A recent issue of Forbes magazine, "The Capitalist Tool," as the magazine proclaims, lists the two hundred wealthiest persons in the world, and to nobody’s surprise, Bill Gates, the chairman and founder of Microsoft, heads the list, followed by his good friend, Warren Buffet, Paul Allen, Microsoft co-founder, and Steve Ballmer, Microsoft’s President. According to Associated Press estimates, Bill Gates’ fortune, estimated by Forbes at ninety billion dollars, reached the level of one hundred billion only two months ago, but since then it receded to only ninety billion, reflecting the stock market fluctuations.

The October 1998 issue of American Heritage ranks the wealthiest Americans of all times. To account for inflation, the magazine divides the Gross National Product (GNP) by the estimated worth of the fortunate few to find today’s equivalent value. This way, John D. Rockefeller heads the list with an estimated wealth of nine hundred million dollars in 1913, followed by Andrew Carnegie (estimated worth two hundred fifty million dollars in 1901), Cornelius Vanderbilt (one hundred five million dollars in 1860), John Jacob Aster (twenty million dollars), and William H. Gates, III, as only number five, whose total fortune was estimated as sixty-one billion dollars in 1998. I don’t necessarily agree with Forbes’ effort to show the equivalency between the 1980's and today’s dollars by dividing the GNP by the estimated net worth. There are better methods, such as comparative purchasing power in three basic categories, such as housing, food and clothing, or by comparing the wealth of an individual with the average wealth of a citizen, or his yearly income, or even with the minimum salary.

The fact that individuals such as Vanderbilt, Carnegie or Astor could employ thousands of people as gardeners, butlers, chauffeurs, butlers or maids while many of today’s billionaires drive their own cars or cook their own meals is not a reflection on relative affluence, but on living style which changes with the times; however, the fact remains that one individual can amass the fortune that would require the efforts of one million average people working from age fifteen to their death, with an estimated lifetime income of $300,000.

Regardless of the method used in estimating wealth through history, this country and civilization have a debt to those industrial pioneers who contributed so decisively to our progress. But the question remains: is it necessary? Can we believe that without the disproportionate inducements people like Carnegie, Vanderbilt or Gates would not have followed their basic instinct to build, discover or create?

During the decades of the seventies and eighties, the average income of the American citizen went from first place in 1950 to twelfth or fourteenth in the world. That means that the average Dutch, Belgian, Swede, French, or Japanese citizen earned higher incomes than the average American.

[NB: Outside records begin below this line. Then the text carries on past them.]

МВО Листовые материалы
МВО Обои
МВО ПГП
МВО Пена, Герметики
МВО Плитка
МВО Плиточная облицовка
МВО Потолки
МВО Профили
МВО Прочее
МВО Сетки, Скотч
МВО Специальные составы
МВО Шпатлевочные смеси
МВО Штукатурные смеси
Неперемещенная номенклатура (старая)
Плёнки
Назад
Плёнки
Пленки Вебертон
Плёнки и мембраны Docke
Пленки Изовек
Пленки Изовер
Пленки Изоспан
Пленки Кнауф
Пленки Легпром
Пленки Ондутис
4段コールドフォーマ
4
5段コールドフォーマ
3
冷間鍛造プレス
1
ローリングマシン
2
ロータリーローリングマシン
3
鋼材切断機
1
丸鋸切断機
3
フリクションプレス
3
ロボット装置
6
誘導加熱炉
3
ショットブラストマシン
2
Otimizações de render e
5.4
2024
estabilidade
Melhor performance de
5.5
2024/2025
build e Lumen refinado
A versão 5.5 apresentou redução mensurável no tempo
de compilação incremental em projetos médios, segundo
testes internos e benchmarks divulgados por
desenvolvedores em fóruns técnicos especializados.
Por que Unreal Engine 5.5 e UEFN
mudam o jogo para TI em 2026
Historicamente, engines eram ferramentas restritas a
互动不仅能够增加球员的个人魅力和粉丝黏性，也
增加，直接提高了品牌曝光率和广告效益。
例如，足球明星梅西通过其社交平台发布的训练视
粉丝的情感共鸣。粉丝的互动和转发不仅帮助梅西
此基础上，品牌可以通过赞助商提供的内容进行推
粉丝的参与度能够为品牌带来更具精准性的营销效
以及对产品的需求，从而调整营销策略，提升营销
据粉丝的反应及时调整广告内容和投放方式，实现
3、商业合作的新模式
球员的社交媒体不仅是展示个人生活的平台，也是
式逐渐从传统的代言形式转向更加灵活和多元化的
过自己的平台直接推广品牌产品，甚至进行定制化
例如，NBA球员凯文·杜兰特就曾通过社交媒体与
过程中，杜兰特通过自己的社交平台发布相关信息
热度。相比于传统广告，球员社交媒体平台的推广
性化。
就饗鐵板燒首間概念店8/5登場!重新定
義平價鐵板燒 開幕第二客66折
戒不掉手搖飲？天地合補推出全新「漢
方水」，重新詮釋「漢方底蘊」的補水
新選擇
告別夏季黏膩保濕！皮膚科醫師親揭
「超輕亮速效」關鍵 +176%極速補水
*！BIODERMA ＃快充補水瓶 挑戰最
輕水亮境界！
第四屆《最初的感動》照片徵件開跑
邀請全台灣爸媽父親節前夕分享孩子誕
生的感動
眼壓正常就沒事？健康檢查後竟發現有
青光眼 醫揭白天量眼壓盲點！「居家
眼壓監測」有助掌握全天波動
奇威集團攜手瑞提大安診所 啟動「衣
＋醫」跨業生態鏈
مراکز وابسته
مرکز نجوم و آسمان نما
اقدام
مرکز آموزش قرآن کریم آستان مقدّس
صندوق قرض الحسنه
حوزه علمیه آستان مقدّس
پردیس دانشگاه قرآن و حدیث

With the enormous economic recovery of the Clinton years this situation has been reversed and the income of the average American is on a par with the income of a Swiss or a Japanese citizen. Of course, the costs of living are quite disparate, and a Japanese person would not dream of owning in his small country the large houses that the American takes for granted. On the other hand, the disparity of incomes is never as great abroad as it is here. That means that the income of a company president, which in this country is up to one thousand times that of the lowest paid employee, is only ten times larger in countries like France or Japan. This means that with the exception of Microsoft where every employee is a stockholder and partial owner of the company, the lopsided income of the richest two hundred people affects the national income average, while it is not a real indication of the wealth of the average citizen.